I´d like to tell you all that today (19-Fev-2024) the documentation (for all provider versions I looked at) still lacks this information.

It´d be great to have it updated, saving our lifetime to more valuable stuff.

https://registry.terraform.io/providers/hashicorp/google-beta/latest/docs/resources/container_node_pool

Best Regards!

shivannakarthik commented 7 months ago

Below one worked for me. What is the process to update docs?
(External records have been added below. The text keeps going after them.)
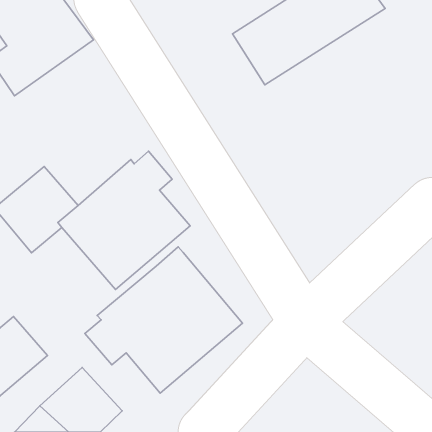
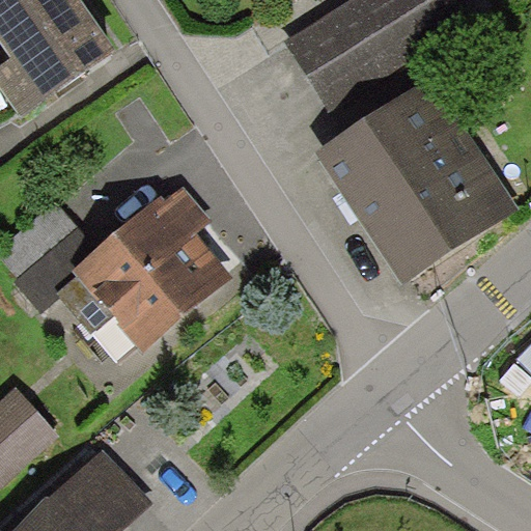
building: none -> [315,77,518,284]
building: [85,247,243,393] -> none

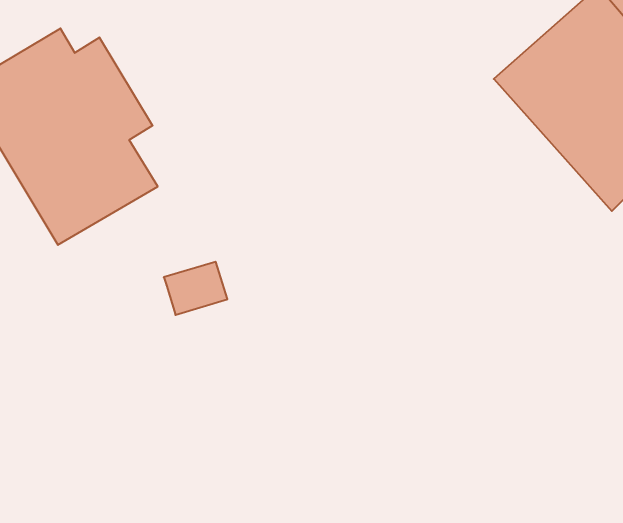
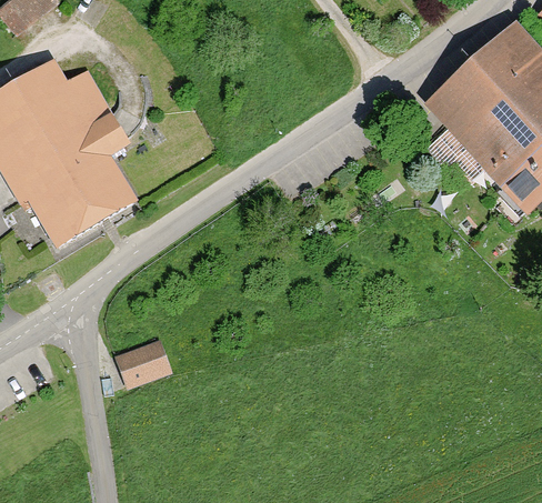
building: [164,262,227,315] -> [113,338,168,383]

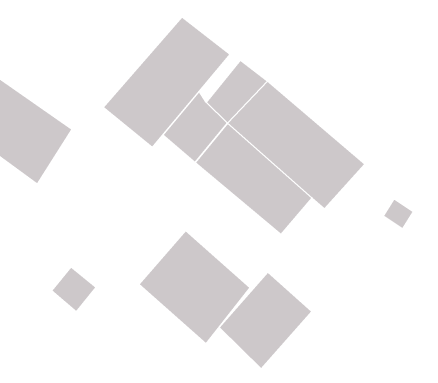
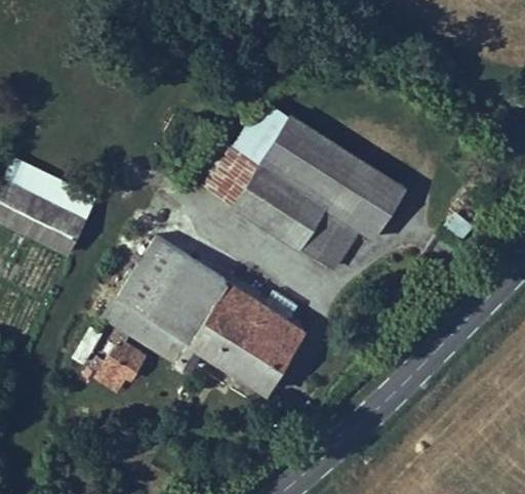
building: [103,17,230,148] -> none
building: none -> [100,236,231,373]
building: [219,272,312,369] -> none

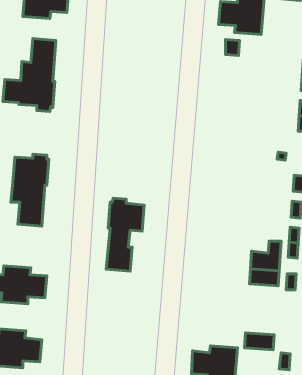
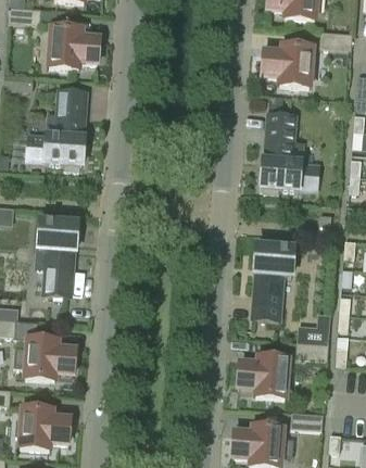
building: none -> [262,114,318,192]
building: [106,198,144,271] -> [253,239,294,318]
building: none -> [239,355,289,397]

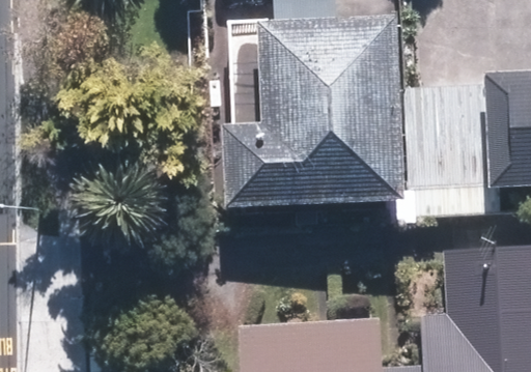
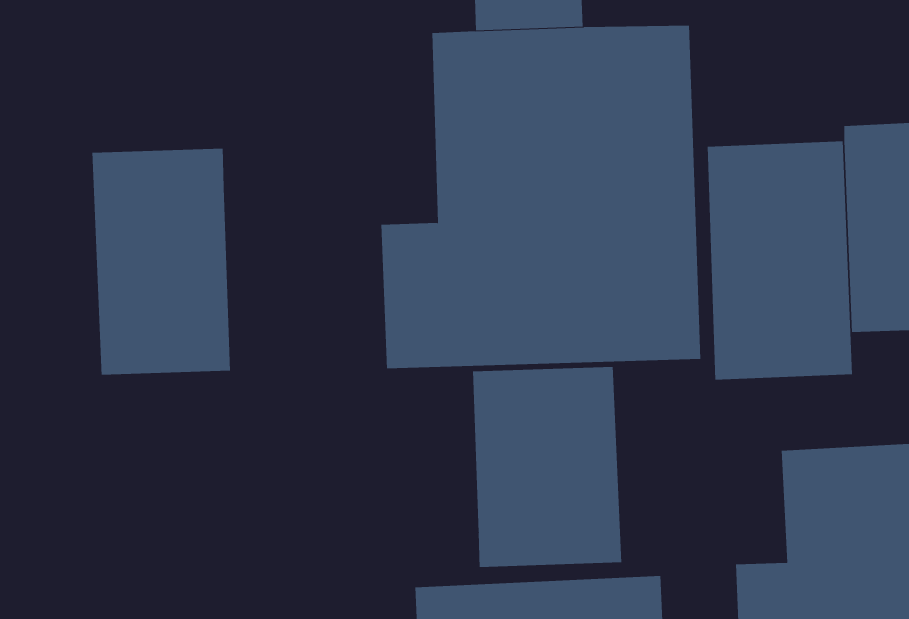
building: none -> [92,148,231,376]
building: none -> [473,366,622,568]

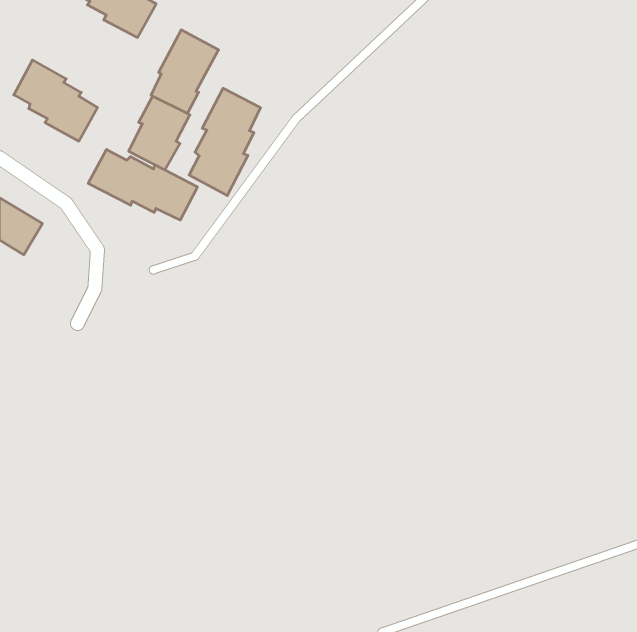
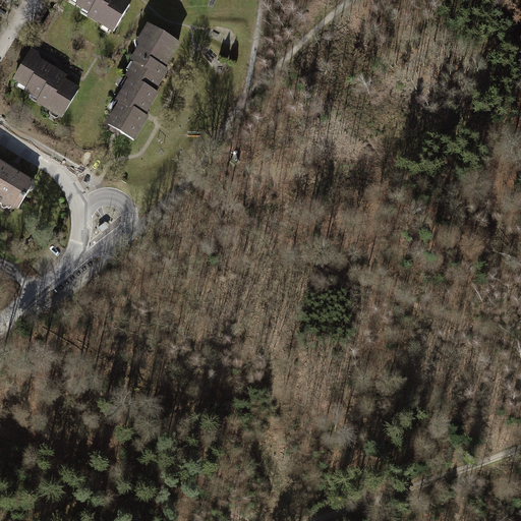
building: [189,88,260,196] -> none
building: [88,149,197,220] -> none

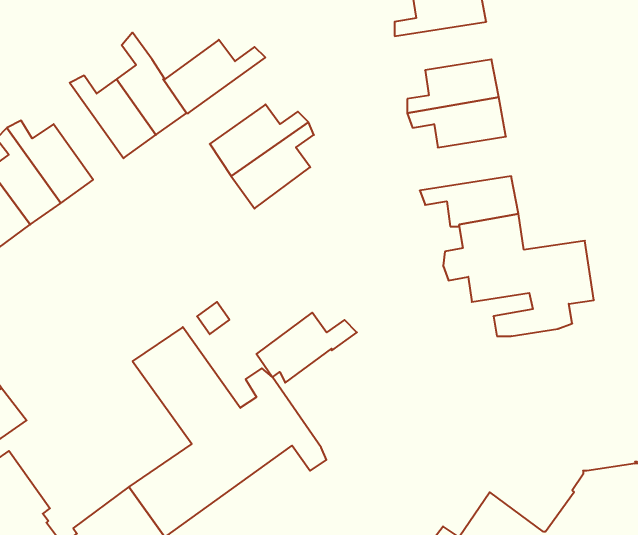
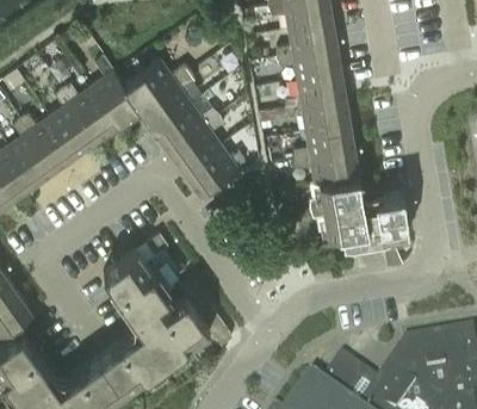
building: none -> [277,48,341,80]
building: none -> [140,72,196,129]
building: none -> [50,88,97,153]
building: none -> [293,124,354,160]
building: [256,313,357,383] -> [184,144,250,191]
resource "google_container_node_pool" "special-pool" {
  node_config {
    taint {
      key    = "special"
      value  = "special-value"
      effect = "special-effect"
    }
  }
}
MMirelli commented 3 months ago

Ok so its a little diff syntaks now. This one will work:

    taint {
      effect = "NO_SCHEDULE"
      key    = "key1"
      value  = "value1"
    }

    taint {
      effect = "NO_SCHEDULE"
      key    = "key2"
      value  = "value2"
    }

Tested in 5.8 and all good.

Thank you @zzorica! This works also for v5.34.0.

v5.34.0 doc is still confusing: https://registry.terraform.io/providers/hashicorp/google/5.34.0/docs/resources/container_cluster#taint says "A list of Kubernetes taints to apply to nodes".